Climate Wars (Star Wars Parody Ad)PARTNER: Avaaz.org
PROJECT TYPE: Print Design | Advertisement
This project blossomed into a four page spread after initially being conceived as a single page. Continuing on a successful theme of parodying pop culture to drive home a point, Avaaz.org embedded the drama of the UN global climate talks (in Poznan) and the upcoming EU summit (in Brussels) into a blockbuster storyline emphasizing the epic battle that faces Angela Merkel as she makes some very important decisions regarding the environment and the economy. We created the digital illustrations and other visuals to accompany it -- and we even managed to get a few Ewoks in on the last page.
This spread ran in full colour on four pages in the Gazeta in Poland in December 2008.
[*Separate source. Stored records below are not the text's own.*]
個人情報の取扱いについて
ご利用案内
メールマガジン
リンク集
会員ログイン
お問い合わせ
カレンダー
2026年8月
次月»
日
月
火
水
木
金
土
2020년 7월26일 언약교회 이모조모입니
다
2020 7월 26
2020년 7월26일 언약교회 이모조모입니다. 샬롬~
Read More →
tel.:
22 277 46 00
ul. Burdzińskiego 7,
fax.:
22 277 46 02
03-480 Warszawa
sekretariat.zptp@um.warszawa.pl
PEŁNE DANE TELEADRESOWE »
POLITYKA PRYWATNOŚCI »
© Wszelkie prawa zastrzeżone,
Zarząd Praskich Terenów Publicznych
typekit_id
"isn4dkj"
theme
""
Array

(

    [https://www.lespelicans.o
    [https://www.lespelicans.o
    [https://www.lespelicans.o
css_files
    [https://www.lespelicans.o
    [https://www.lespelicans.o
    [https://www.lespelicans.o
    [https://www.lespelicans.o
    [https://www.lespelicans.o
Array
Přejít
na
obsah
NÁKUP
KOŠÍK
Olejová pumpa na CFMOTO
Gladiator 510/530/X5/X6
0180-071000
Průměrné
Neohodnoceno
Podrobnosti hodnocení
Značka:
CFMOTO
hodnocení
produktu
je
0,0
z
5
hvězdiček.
Page dimensions: 362.3mm x 528mm
Update: from an Avaaz blog post
...Avaaz took out a four-page advertisement in the Polish newspaper distributed at the UN talks. Facilitated by local Avaaz volunteers and paid for by member donations, the ad used a parody of Star Wars to ask if "Angie Skywalker" was being tempted by the Dark Side to become a climate "Darth Merkel"--and delivered our petition and poll results in a spectacular fashion that was covered on multiple German television networks and around the world.
We learned that the Darth Merkel ad was waved at the German delegation's morning meeting at the UN talks--and when an Avaaz staffer tried to hand a copy of it to Germany's environment minister, he said he already had one.
The German campaign was an Avaaz-style surge of people-powered political pressure: rapid, targeted, global, and, we now know, effective. Sources close to the Chancellor's office tell us that the German leadership were stunned by the intensity of global reaction to their attempt to backtrack on climate policy. They hadn't anticipated anything close to it. Throughout, Avaaz worked closely with partner groups in Germany, who organized protests and launched ad campaigns throughout Germany--creating a "pressure sandwich" of international and domestic outcry. When the final EU deal was struck, Germany backed down on one of its most damaging demands--the free pollution permits and subsidies for new coal plants.
It wouldn't have happened without us--all of us around the world, whether we waved signs in freezing Warsaw or clicked an online petition from home.
In one sense, it's a small victory in a huge fight. The EU climate package is deeply flawed, and will have to be radically strengthened if Europe is to do its part. And Europe is just one component of the global agreement that will have to be struck in Copenhagen next year--at the end of a process full of pitfalls and obstacles.
But in another sense--as with our climate victories a year ago with Canada and Japan--it's a reminder to all of us that these enormous global problems aren't really so far out of our reach. That political leaders need to be led by regular people. That when enough of us join together, we can change the world.